By Kim Myong-bai
President-elect Park Geun-hye, concerning the North Korea policy of the next government, has been maintaining the position that the new administration will pursue principle-centered dialogue with Pyongyang, reflecting public opinion that wants reconciliation and cooperation with the communist state.
Still, the two major principles of the North Korean despotism are the communization of the Korean Peninsula and the resolution of its economic crisis.
The former has been the unchangeable ``revolutionary goal” of the North Korean regime, and the latter is an unavoidable phenomenon arising from the political undemocratic rule and the economic ineffectiveness of the North’s authoritarian leadership.
As long as the North Korean government concentrates its efforts on the withdrawal of the U.S. forces stationed in Korea, and the extortion of economic assistance from South Korea, relations between the two Koreas will continue to be a zero-sum game, in which there are no winners or losers.
Moreover, both the possibility of the withdrawal of the U.S. forces from South Korea and the extortion of economic aid from abroad have been decreasing as time passes.
The more North Korea depends on economic assistance from China, the deeper its political dependence on Beijing becomes. The North Korean authorities aggressively attempted to recover the unconditional provision of economic help from South Korea, by attempting to establish a pro-North Korean government in the 2012 presidential election.
As is well known, such attempts went nowhere as South Korean voters chose change amid stability, amid eagerness to revive ``the miracle of the Han River” in the 21st century.
The next five years under the new government will be a watershed to decide the destiny of the divided peninsula.

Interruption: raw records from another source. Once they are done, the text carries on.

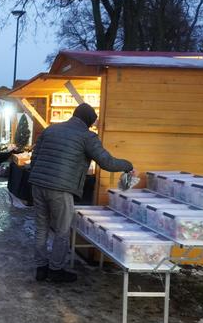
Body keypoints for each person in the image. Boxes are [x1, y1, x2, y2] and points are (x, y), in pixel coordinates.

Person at [30, 103, 133, 283]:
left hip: (38, 184)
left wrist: (37, 175)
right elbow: (107, 162)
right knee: (62, 230)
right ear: (88, 122)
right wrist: (127, 165)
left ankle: (41, 268)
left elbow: (35, 156)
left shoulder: (51, 130)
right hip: (61, 189)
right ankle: (55, 270)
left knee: (42, 227)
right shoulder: (87, 136)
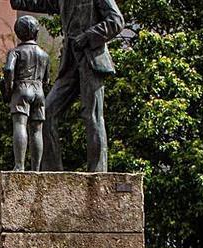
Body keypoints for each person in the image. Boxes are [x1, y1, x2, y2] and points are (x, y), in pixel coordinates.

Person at [9, 0, 125, 171]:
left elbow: (116, 21)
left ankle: (98, 172)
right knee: (46, 112)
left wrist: (87, 36)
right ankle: (53, 171)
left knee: (92, 116)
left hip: (91, 60)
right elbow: (36, 3)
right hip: (70, 63)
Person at [3, 15, 49, 171]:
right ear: (36, 32)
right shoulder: (44, 54)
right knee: (37, 129)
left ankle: (19, 166)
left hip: (22, 88)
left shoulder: (15, 52)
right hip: (39, 90)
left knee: (20, 124)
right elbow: (47, 79)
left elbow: (9, 69)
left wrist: (8, 89)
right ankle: (36, 169)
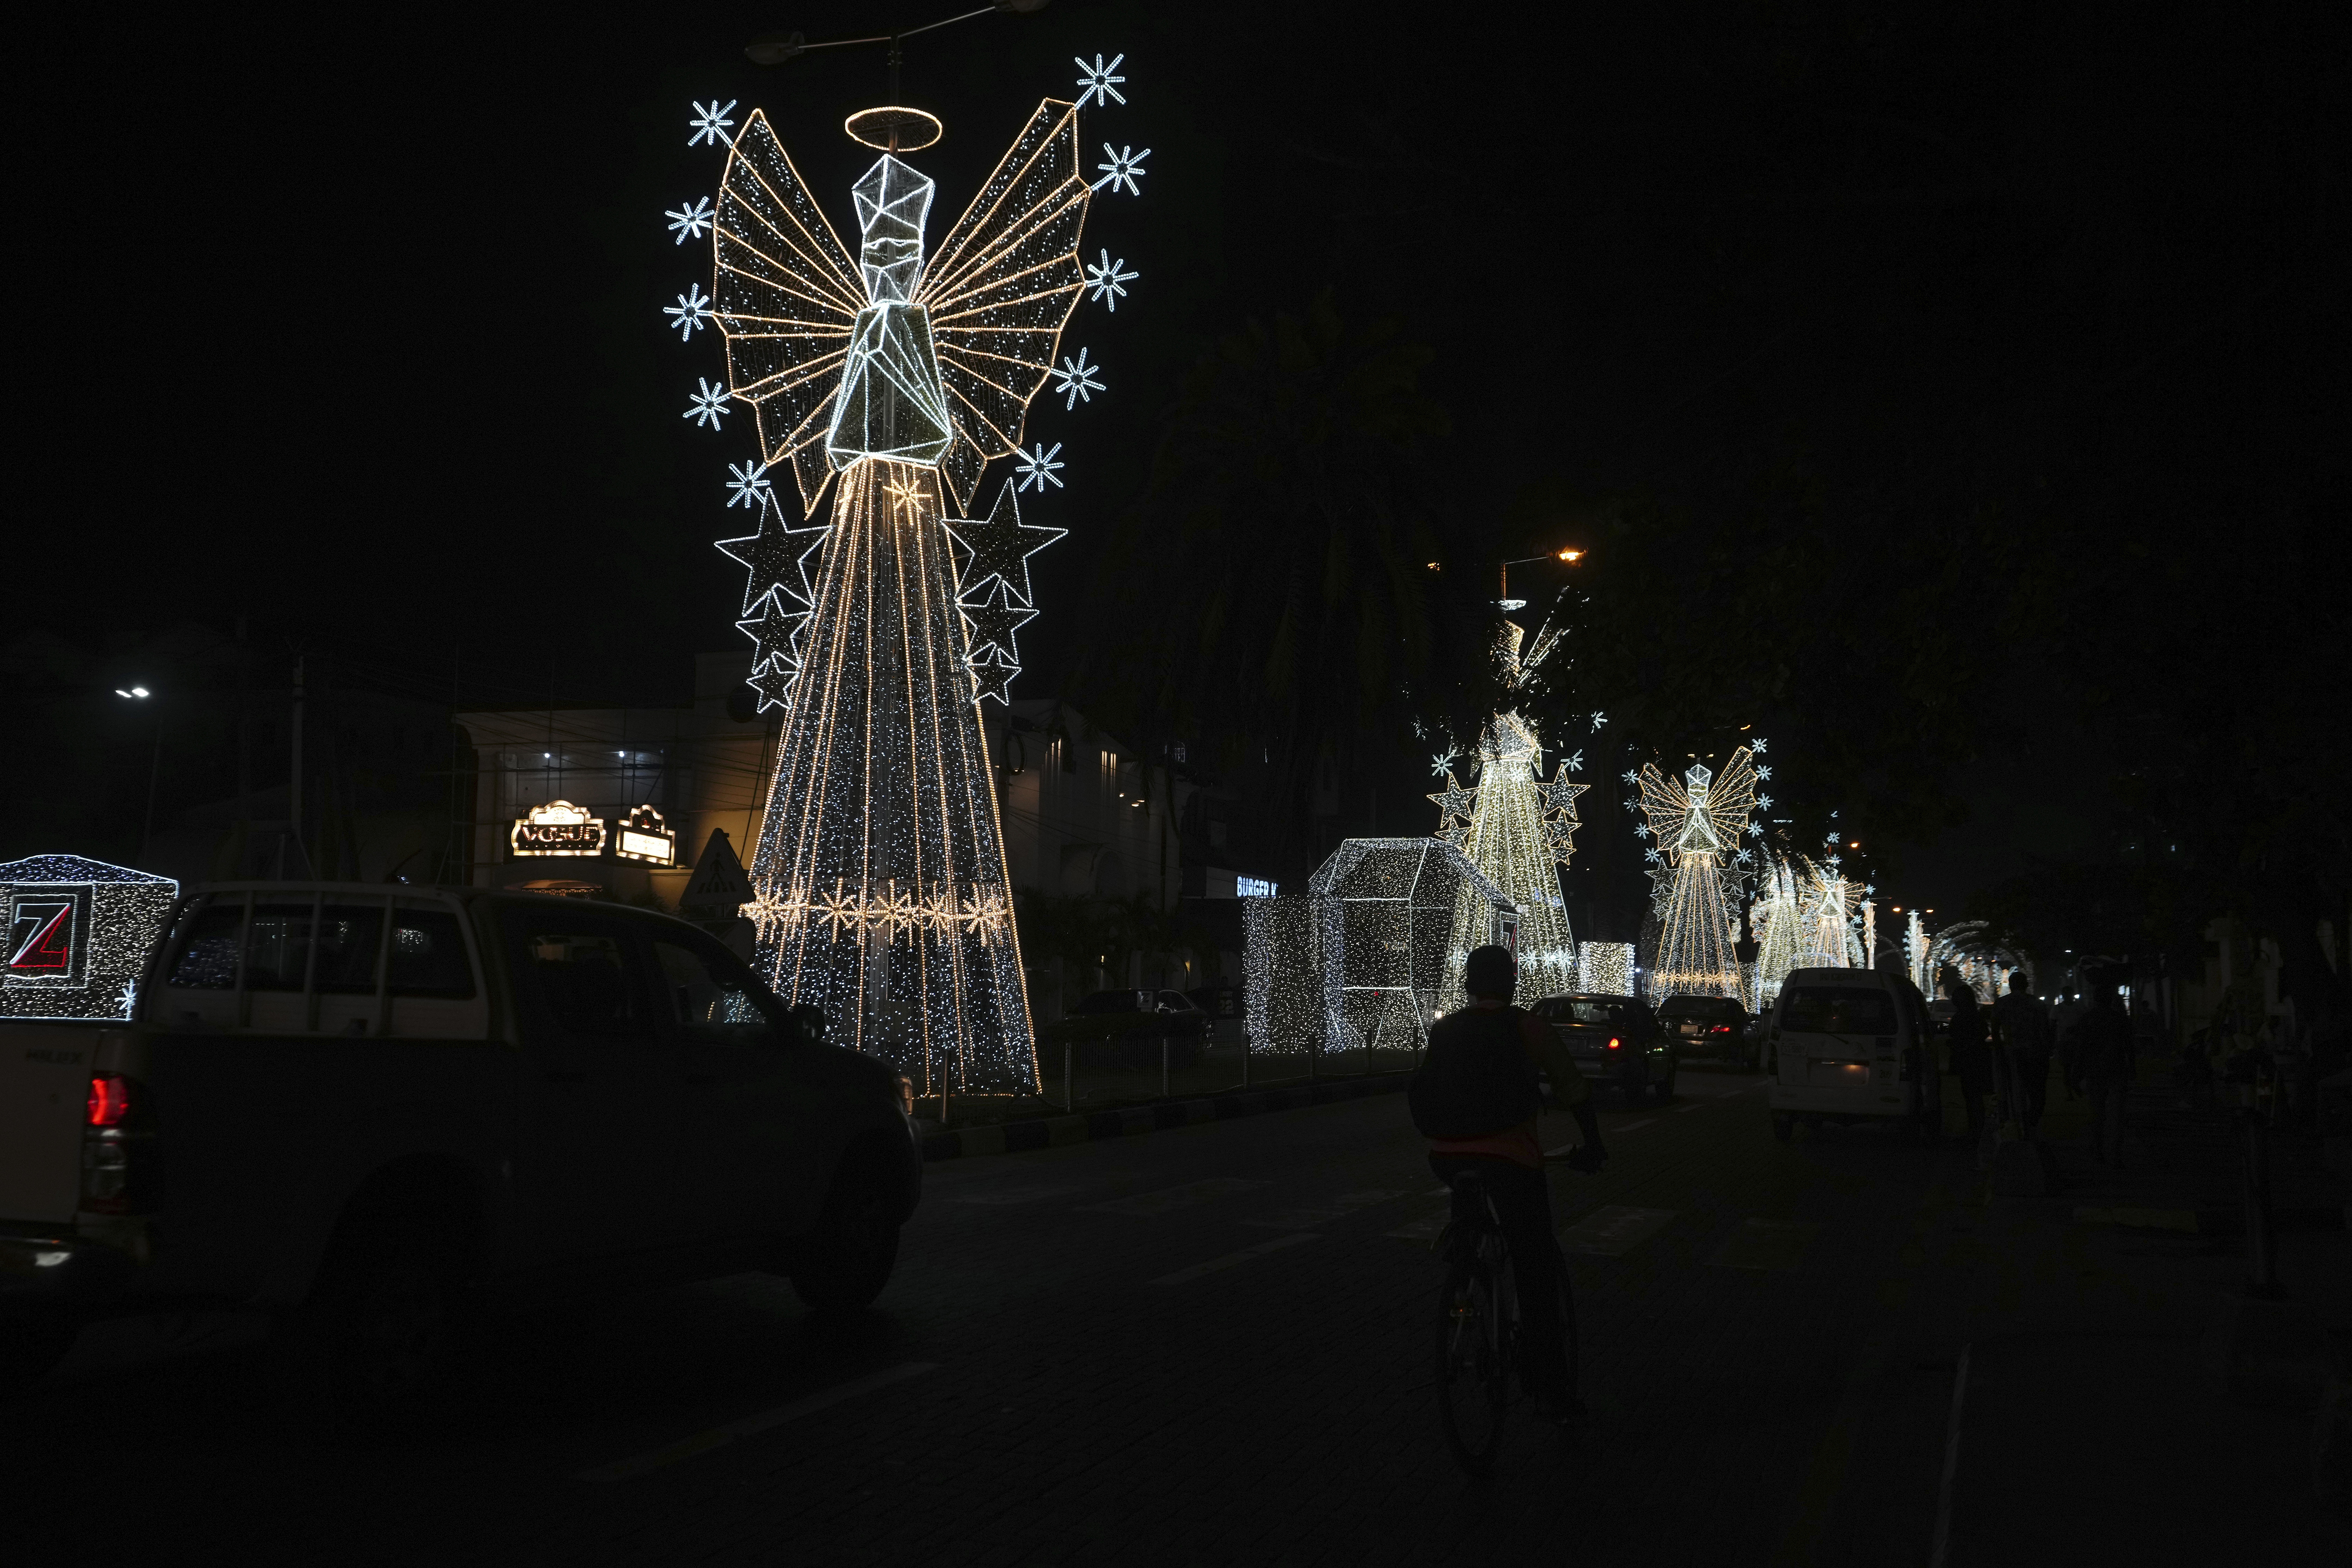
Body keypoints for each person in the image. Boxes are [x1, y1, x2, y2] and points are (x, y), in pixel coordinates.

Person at [1414, 945, 1608, 1426]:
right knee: (1534, 1262)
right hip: (1510, 1161)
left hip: (1446, 1154)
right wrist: (1593, 1145)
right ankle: (1549, 1390)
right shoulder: (1527, 1026)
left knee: (1471, 1232)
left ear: (1468, 985)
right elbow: (1573, 1088)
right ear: (1512, 982)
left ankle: (1466, 1276)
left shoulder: (1444, 1029)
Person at [1992, 974, 2056, 1136]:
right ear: (2027, 985)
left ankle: (2020, 1123)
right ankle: (2032, 1122)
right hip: (2035, 1052)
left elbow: (1995, 1031)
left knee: (2014, 1090)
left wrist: (2000, 1050)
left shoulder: (2002, 1004)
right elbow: (2045, 1030)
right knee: (2037, 1091)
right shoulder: (2036, 1004)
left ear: (2011, 985)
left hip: (2011, 1053)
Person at [2080, 983, 2135, 1165]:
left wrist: (2078, 1069)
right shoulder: (2119, 1019)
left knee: (2097, 1110)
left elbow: (2081, 1047)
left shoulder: (2088, 1018)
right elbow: (2130, 1046)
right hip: (2116, 1067)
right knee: (2117, 1112)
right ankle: (2115, 1151)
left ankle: (2098, 1150)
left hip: (2095, 1069)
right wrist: (2132, 1067)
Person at [1942, 970, 1993, 1146]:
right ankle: (1977, 1130)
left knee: (1972, 1097)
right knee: (1975, 1097)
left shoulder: (1962, 1017)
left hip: (1968, 1061)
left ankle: (1976, 1131)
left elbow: (1956, 1037)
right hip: (1976, 1059)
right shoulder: (1975, 1015)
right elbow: (1984, 1033)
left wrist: (1961, 1045)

There is fat chance that North Korean society will experience a ``tsunami of reform and opening-up,” which couldn’t be discouraged even by Pyongyang’s ``military-first policy.”
As the socialist country moves closer toward 2020, the so-called ``market generation” is expected to appear in North Korean society amid a rapid generational shift.
This generation, who were born in the early 1990s when the economy fell into the abyss owing to the demise of the Soviet Union, the death of Kim Il-sung, and the repeal of the state distribution system, is known to be the most miserable generation, afflicted by hunger, malnutrition and stunted growth amid the so-called ``March of Hardship.” They are known to feel a strong antipathy to the propaganda and ideological indoctrination of the government.
It is a very important task entrusted upon the new government to make the utmost efforts to persuade the North Korean authorities that it is not absorption but ``peaceful coexistence on the Korean Peninsula” that the South Korean people want to realize with their North Korean counterparts.
This notwithstanding, the new government should be ready to strongly retaliate to any North Korean provocations based on ``principle.”
Last but not least, the incoming administration should persistently pursue ``humanitarian aid” without any political motivation to win the hearts and minds of North Koreans and move together toward a peaceful coexistence of both Koreas.